#### Exercise
Print the lines that run from the line with "o opt-out of processing" to the line with "Data that Is", keeping both end lines, exactly as they appear in the entries below, and nothing else.

::::::::::

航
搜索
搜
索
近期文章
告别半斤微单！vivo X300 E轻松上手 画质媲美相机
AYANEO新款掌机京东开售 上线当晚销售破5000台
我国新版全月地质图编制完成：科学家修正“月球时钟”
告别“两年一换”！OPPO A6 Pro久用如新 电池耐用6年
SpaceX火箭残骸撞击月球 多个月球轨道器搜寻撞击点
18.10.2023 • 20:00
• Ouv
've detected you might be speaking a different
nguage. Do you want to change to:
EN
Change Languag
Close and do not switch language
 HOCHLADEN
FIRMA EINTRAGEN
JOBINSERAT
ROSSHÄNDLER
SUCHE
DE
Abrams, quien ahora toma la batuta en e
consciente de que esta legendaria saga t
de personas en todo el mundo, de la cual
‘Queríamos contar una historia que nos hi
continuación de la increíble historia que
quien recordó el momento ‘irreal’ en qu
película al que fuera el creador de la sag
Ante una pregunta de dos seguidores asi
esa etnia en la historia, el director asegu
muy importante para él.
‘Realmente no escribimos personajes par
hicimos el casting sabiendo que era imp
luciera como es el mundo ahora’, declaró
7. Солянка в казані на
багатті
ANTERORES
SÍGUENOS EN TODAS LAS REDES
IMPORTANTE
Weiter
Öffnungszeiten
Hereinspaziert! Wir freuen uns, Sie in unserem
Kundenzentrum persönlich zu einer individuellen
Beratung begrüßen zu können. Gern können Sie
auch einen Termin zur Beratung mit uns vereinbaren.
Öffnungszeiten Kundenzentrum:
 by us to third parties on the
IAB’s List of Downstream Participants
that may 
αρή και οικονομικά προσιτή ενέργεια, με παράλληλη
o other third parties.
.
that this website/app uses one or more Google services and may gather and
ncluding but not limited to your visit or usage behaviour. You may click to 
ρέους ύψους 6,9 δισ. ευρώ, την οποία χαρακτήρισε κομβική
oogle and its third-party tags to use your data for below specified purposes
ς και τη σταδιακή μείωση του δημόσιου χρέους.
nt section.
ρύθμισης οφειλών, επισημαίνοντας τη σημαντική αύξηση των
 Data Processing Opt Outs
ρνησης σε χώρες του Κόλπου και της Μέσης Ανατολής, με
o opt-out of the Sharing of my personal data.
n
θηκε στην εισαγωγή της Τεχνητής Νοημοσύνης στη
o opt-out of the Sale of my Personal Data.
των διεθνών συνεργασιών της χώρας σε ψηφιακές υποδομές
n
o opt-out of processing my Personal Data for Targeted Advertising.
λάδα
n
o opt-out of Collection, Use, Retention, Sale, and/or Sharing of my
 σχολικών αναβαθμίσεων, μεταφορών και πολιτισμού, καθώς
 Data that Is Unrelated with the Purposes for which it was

::::::::::

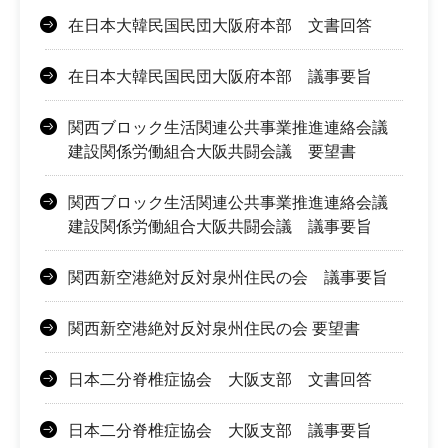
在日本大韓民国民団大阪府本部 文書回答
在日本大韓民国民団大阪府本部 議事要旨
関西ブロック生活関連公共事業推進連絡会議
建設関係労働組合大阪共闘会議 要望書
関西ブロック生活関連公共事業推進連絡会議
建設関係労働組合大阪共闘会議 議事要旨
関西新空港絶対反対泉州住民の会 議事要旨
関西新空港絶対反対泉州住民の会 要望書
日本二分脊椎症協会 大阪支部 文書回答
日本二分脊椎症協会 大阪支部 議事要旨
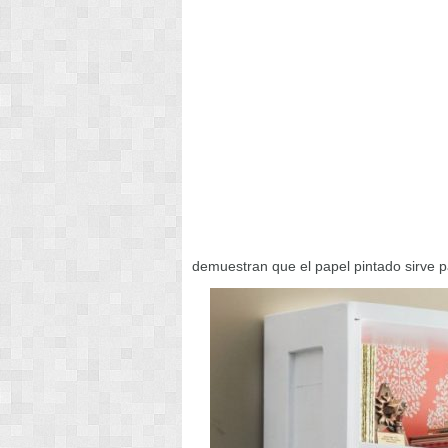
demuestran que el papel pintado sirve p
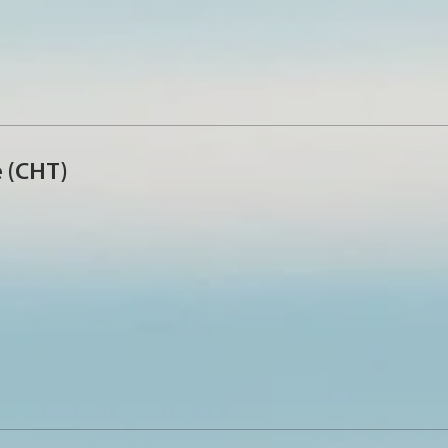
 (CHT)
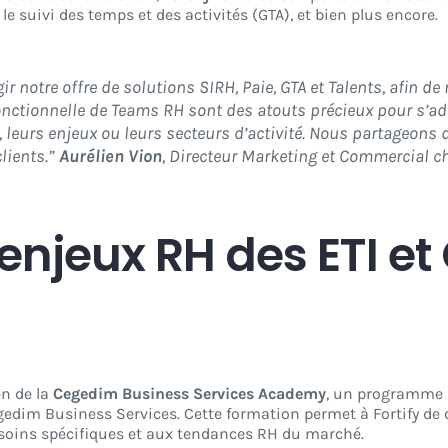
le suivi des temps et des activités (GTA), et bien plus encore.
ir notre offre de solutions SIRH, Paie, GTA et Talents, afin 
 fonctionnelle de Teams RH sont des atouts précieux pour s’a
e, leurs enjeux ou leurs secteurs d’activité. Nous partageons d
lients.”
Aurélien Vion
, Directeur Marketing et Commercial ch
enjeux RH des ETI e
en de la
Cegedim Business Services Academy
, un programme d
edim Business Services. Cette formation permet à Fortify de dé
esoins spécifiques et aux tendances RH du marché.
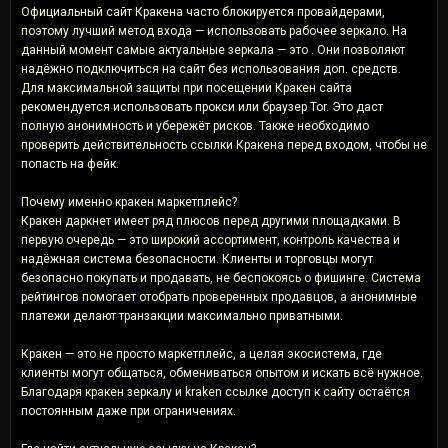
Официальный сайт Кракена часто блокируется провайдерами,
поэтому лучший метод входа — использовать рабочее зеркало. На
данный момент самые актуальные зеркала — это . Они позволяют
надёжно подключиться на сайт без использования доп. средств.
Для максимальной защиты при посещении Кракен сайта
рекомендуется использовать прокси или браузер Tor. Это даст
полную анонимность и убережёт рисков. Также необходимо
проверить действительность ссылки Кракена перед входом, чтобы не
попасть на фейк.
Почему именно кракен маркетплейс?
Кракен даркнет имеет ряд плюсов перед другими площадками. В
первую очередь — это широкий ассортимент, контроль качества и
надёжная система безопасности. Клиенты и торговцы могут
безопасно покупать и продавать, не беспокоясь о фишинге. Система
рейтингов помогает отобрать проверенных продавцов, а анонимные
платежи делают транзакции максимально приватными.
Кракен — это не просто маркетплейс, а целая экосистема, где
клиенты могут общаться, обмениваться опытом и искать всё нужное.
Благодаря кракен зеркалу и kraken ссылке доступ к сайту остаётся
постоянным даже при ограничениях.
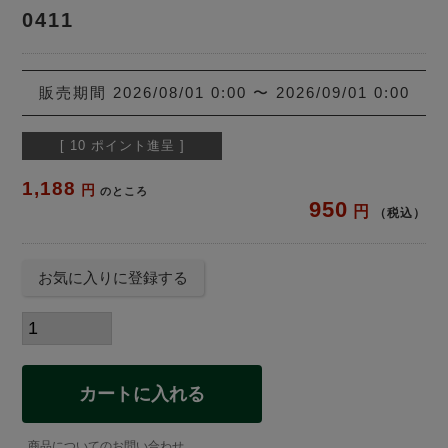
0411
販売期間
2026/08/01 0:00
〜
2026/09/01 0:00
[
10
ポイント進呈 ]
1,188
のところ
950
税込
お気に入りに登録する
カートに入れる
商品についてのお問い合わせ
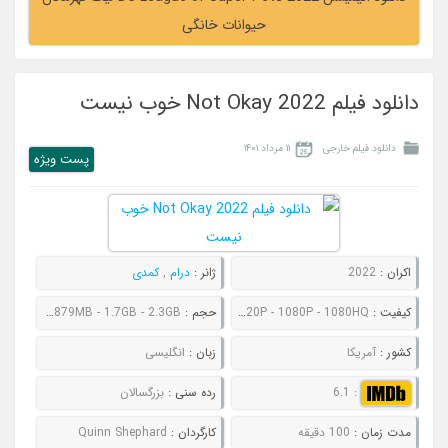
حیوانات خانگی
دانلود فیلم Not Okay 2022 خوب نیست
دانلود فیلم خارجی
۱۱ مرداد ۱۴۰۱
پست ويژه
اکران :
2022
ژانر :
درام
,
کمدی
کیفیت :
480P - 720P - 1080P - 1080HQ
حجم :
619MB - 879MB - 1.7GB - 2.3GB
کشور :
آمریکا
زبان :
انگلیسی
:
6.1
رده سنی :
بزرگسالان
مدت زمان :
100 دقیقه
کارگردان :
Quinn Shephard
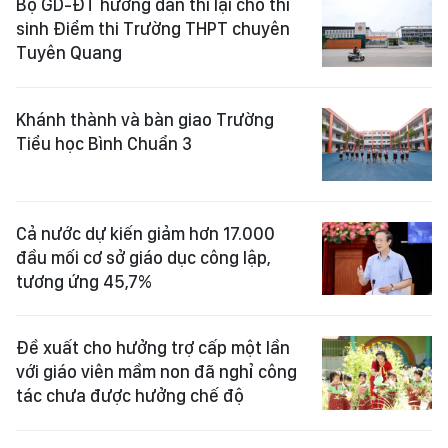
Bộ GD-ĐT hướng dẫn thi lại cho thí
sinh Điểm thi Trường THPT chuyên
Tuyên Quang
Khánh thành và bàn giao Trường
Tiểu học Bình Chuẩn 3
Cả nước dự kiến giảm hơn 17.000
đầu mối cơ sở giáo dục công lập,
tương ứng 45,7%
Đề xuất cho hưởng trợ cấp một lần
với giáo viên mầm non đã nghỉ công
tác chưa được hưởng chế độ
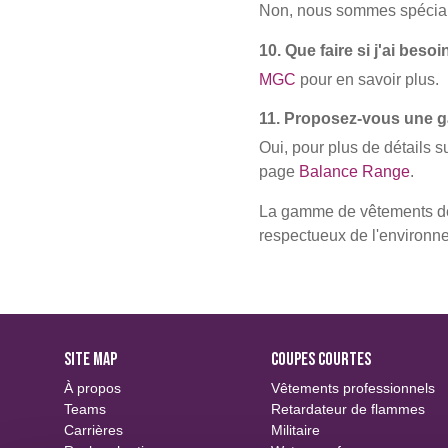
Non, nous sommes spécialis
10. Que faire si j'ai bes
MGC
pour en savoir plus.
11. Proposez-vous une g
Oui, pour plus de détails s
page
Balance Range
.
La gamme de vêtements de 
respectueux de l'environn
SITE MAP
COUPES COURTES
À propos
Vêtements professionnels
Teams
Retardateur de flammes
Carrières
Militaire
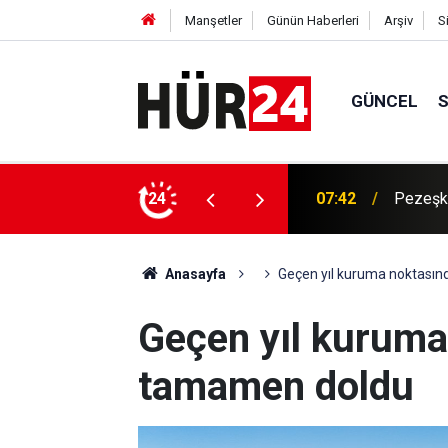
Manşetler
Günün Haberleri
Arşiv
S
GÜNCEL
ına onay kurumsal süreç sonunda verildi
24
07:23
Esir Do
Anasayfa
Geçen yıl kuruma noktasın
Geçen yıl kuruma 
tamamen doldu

::::::::::

#### Answer to the exercise
o opt-out of processing my Personal Data for Targeted Advertising.
λάδα
n
o opt-out of Collection, Use, Retention, Sale, and/or Sharing of my
 σχολικών αναβαθμίσεων, μεταφορών και πολιτισμού, καθώς
 Data that Is Unrelated with the Purposes for which it was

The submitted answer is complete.